Repeat verbatim, and only, the lines of the data below, beginning at the line that contains "мас Джонс —" and stopping after the line that contains "LÉ, CETTE CLINIQUE N'EST PAS".

= RECORDS FOR THIS TASK =
"""
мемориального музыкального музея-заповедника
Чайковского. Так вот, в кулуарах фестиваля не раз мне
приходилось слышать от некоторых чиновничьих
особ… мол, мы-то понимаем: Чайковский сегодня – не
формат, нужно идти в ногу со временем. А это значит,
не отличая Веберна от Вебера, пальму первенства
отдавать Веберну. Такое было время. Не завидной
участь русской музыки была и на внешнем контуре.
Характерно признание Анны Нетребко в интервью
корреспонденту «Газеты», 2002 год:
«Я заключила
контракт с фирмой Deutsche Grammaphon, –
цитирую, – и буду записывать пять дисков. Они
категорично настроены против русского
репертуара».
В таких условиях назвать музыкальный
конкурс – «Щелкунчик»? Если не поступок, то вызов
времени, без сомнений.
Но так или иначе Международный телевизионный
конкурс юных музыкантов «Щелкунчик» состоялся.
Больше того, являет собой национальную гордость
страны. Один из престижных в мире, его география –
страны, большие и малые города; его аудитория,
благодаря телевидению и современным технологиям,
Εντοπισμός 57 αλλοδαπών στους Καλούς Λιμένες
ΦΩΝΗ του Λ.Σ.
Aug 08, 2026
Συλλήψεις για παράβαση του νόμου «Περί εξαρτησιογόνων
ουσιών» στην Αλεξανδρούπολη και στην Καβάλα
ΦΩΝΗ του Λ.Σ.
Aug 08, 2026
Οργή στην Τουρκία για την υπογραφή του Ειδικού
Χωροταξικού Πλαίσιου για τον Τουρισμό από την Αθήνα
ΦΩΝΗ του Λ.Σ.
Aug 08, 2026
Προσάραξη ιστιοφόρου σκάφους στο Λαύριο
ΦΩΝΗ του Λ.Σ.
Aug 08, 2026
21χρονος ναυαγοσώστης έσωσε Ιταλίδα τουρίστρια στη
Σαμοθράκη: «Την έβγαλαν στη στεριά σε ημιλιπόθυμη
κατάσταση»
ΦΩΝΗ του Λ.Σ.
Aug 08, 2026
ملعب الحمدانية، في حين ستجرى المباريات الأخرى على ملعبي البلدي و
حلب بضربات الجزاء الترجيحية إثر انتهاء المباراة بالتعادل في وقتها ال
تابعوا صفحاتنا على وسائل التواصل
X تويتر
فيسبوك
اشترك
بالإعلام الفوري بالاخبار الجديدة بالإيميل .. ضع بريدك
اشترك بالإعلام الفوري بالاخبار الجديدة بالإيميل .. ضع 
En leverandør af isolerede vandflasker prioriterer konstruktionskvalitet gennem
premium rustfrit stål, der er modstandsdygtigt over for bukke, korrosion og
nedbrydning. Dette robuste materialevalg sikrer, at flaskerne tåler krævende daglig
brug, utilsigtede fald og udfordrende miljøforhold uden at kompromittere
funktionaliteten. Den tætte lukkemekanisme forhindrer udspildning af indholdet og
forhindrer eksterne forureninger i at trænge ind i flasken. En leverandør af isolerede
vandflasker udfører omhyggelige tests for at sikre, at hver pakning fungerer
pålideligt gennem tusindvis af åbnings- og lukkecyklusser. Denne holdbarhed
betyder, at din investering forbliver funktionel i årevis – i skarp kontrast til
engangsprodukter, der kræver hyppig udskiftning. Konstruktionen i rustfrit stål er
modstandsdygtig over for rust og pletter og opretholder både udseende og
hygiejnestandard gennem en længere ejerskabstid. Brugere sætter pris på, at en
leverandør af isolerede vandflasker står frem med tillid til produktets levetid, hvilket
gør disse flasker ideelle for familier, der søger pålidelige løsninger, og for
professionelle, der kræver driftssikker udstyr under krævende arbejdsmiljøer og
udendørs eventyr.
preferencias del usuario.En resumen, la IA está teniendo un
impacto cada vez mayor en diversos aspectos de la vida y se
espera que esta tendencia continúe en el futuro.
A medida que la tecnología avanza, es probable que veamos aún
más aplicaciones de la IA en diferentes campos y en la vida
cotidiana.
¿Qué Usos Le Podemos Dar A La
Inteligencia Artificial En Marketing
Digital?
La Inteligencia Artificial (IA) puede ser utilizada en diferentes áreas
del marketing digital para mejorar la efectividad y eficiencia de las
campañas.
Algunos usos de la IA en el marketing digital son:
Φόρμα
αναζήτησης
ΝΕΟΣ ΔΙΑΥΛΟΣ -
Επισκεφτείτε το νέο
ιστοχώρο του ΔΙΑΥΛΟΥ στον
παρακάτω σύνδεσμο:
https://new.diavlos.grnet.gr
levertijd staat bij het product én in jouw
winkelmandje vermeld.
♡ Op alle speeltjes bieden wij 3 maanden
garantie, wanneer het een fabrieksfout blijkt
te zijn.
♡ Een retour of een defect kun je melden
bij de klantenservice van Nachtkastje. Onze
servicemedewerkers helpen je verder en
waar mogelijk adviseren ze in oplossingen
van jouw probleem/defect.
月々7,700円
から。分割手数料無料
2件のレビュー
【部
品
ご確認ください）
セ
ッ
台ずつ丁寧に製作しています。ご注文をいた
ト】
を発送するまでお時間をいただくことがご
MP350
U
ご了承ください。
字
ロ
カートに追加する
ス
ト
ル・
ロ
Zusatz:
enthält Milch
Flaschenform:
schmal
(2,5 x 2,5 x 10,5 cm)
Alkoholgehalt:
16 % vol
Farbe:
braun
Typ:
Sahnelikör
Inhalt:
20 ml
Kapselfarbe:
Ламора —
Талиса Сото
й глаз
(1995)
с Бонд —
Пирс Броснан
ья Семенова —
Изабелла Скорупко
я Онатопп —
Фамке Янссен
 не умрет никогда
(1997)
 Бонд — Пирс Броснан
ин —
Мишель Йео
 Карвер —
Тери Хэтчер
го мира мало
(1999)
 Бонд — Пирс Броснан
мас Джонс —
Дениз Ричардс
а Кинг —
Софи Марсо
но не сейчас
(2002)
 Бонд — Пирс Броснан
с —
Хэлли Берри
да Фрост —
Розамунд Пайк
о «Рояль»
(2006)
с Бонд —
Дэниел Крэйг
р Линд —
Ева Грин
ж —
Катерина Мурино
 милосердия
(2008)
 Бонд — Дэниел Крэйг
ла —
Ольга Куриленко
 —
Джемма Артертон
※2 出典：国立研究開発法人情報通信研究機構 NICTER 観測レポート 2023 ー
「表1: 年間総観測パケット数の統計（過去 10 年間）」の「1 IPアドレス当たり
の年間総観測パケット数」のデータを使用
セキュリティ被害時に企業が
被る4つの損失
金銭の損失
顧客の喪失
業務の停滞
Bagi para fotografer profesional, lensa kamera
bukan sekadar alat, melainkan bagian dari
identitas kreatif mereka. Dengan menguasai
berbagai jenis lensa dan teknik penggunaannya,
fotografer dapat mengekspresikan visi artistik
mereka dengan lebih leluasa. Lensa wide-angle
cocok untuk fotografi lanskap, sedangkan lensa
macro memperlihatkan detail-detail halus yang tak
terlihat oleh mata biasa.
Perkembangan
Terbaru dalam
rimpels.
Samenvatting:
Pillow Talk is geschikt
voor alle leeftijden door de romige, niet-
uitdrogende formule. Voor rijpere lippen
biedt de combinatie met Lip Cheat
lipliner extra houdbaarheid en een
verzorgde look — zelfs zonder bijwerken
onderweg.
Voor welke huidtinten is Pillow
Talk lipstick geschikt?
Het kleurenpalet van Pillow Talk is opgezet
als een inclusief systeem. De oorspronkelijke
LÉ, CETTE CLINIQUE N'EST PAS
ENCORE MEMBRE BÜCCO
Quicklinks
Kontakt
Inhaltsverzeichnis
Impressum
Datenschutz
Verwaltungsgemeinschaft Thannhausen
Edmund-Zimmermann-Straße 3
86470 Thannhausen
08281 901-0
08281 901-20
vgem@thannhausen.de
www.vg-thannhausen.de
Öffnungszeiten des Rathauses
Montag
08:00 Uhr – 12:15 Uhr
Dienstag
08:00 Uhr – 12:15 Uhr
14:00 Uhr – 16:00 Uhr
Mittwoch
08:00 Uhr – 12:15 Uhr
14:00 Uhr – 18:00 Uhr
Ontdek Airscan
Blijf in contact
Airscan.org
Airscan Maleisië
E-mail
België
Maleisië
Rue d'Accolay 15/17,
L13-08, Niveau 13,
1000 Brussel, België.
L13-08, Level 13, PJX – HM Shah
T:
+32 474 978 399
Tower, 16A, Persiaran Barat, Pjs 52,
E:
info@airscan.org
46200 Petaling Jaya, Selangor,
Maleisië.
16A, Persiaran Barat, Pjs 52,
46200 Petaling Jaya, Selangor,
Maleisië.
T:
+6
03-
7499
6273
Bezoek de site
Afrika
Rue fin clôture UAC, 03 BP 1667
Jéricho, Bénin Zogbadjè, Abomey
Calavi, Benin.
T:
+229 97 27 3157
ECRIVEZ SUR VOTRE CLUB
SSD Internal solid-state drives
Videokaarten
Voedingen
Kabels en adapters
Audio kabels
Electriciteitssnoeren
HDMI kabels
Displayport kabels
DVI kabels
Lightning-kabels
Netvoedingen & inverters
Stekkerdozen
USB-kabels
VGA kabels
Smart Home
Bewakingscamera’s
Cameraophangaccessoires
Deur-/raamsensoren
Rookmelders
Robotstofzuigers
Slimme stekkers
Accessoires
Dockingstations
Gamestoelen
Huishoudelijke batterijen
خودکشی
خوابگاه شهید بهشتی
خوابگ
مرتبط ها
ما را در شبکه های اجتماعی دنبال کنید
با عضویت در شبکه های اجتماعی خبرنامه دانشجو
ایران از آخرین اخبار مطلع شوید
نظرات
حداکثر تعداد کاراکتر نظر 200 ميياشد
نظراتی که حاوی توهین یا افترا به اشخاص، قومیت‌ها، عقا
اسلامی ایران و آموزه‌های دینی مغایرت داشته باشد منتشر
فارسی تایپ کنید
"""
= REPLY TO THE TASK =
мас Джонс —
Дениз Ричардс
а Кинг —
Софи Марсо
но не сейчас
(2002)
 Бонд — Пирс Броснан
с —
Хэлли Берри
да Фрост —
Розамунд Пайк
о «Рояль»
(2006)
с Бонд —
Дэниел Крэйг
р Линд —
Ева Грин
ж —
Катерина Мурино
 милосердия
(2008)
 Бонд — Дэниел Крэйг
ла —
Ольга Куриленко
 —
Джемма Артертон
※2 出典：国立研究開発法人情報通信研究機構 NICTER 観測レポート 2023 ー
「表1: 年間総観測パケット数の統計（過去 10 年間）」の「1 IPアドレス当たり
の年間総観測パケット数」のデータを使用
セキュリティ被害時に企業が
被る4つの損失
金銭の損失
顧客の喪失
業務の停滞
Bagi para fotografer profesional, lensa kamera
bukan sekadar alat, melainkan bagian dari
identitas kreatif mereka. Dengan menguasai
berbagai jenis lensa dan teknik penggunaannya,
fotografer dapat mengekspresikan visi artistik
mereka dengan lebih leluasa. Lensa wide-angle
cocok untuk fotografi lanskap, sedangkan lensa
macro memperlihatkan detail-detail halus yang tak
terlihat oleh mata biasa.
Perkembangan
Terbaru dalam
rimpels.
Samenvatting:
Pillow Talk is geschikt
voor alle leeftijden door de romige, niet-
uitdrogende formule. Voor rijpere lippen
biedt de combinatie met Lip Cheat
lipliner extra houdbaarheid en een
verzorgde look — zelfs zonder bijwerken
onderweg.
Voor welke huidtinten is Pillow
Talk lipstick geschikt?
Het kleurenpalet van Pillow Talk is opgezet
als een inclusief systeem. De oorspronkelijke
LÉ, CETTE CLINIQUE N'EST PAS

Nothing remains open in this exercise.